Objectives: Determine the outcomes of branch pulmonary artery (PA) stents.
Background: Pulmonary artery stenosis exists as a spectrum. It varies from localized stenosis occurring in one or both branches at one end of the spectrum to more diffuse widespread bilateral stenoses at the other. Very often a localized stenosis is associated with post-stenotic dilatation, whereas diffuse tubular narrowing may not have post-stenotic dilatation. The stenosis can occur either at the origin or more peripherally beyond the hilar branches. The stenosis is commonly congenital in origin occurring either as an isolated anomaly or in association with other congenital heart defects. It can also occur following a previous attempt at surgical repair.

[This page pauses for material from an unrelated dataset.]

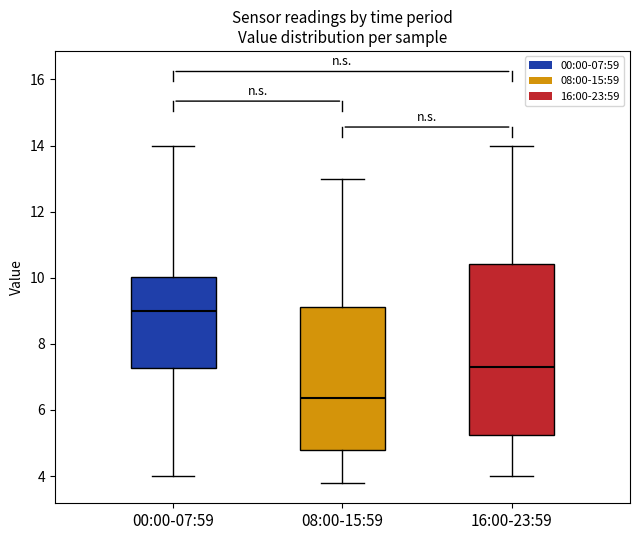

Comparing the boxes themselves (not the whiskers), which one is the tallest?

16:00-23:59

It is most frequently seen in children with pulmonary atresia with ventricular septal defect or more complex anomalies with single ventricle physiology.
Methods: we present our experience in 26 patients with stent implantation in ductus arteriosus and branch pulmonary arteries.

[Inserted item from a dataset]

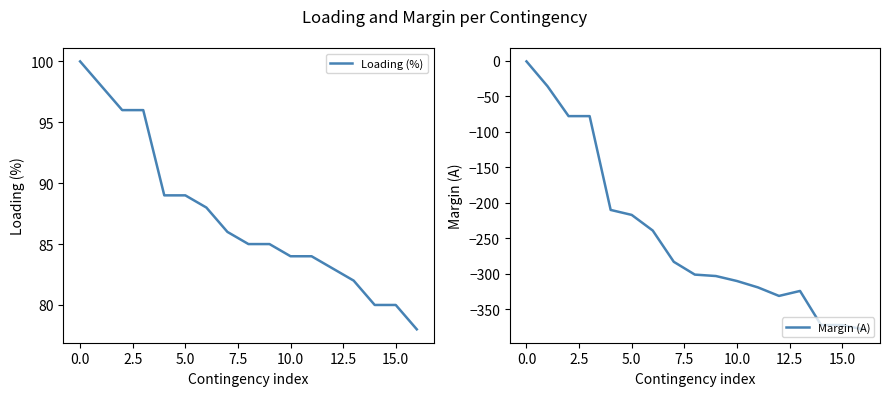

True or false: Margin (A) and Loading (%) intersect in this chart.

False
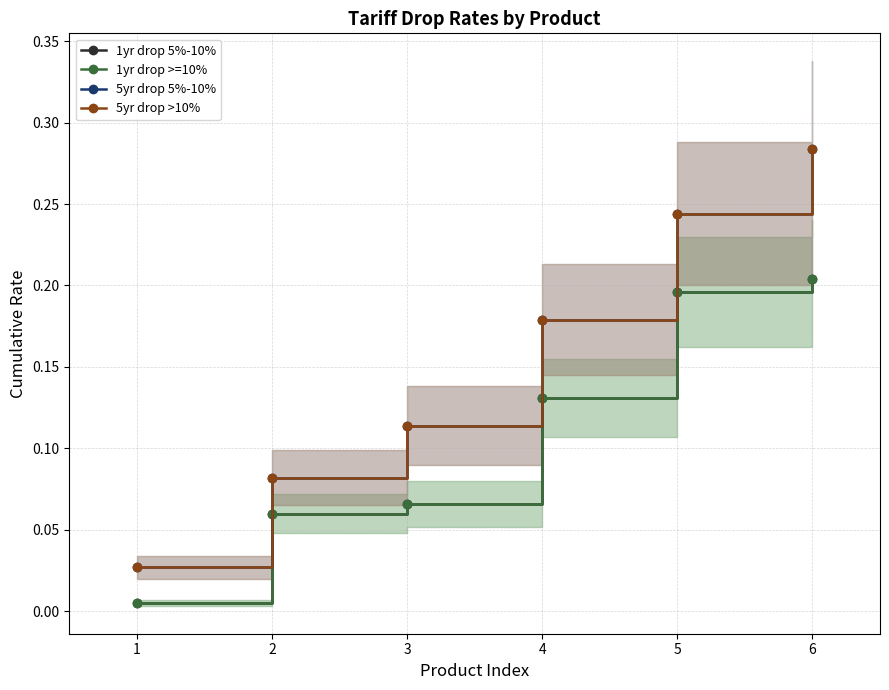

What is the value of the 1yr drop 5%-10% point at the 3rd from the left?

0.1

Results: The procedure was successful in all patients resulting in a significant reduction in the post-operative gradients. This approach avoids difficult surgery on fragile pulmonary arteries, recruits pulmonary arteries, maintains their patency and makes them amenable to future percutaneous or surgical interventions.

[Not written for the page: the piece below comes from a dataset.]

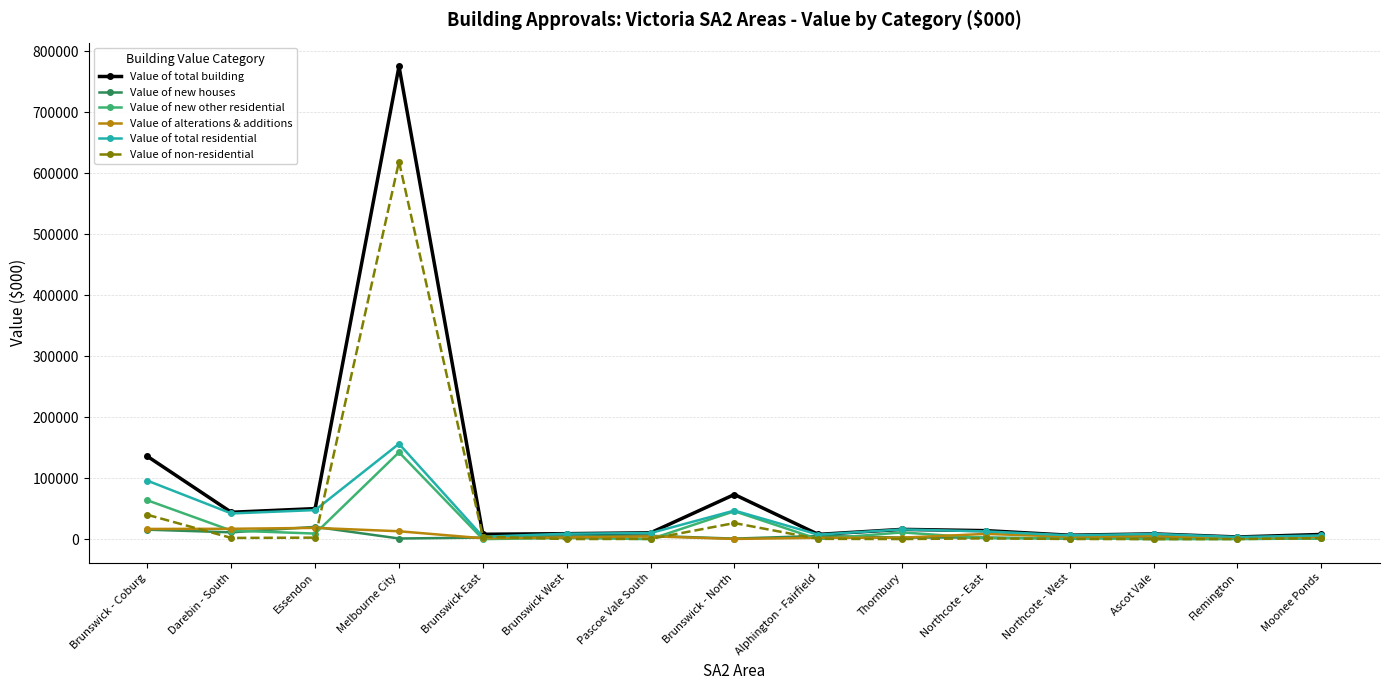

What is the greatest value displayed?

775397.4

Conclusion: with continuing developments and refinements in the technology and increasing experience with these techniques, the safety profile of stenting of branch pulmonary arteries should improve even further. Although surgeons can deal with proximal branch pulmonary artery stenosis, there is a high probability of recurrence. Moreover, surgeons are unable to deal with stenosis beyond the hilum. Stents can be implanted at all ages with excellent and predictable results.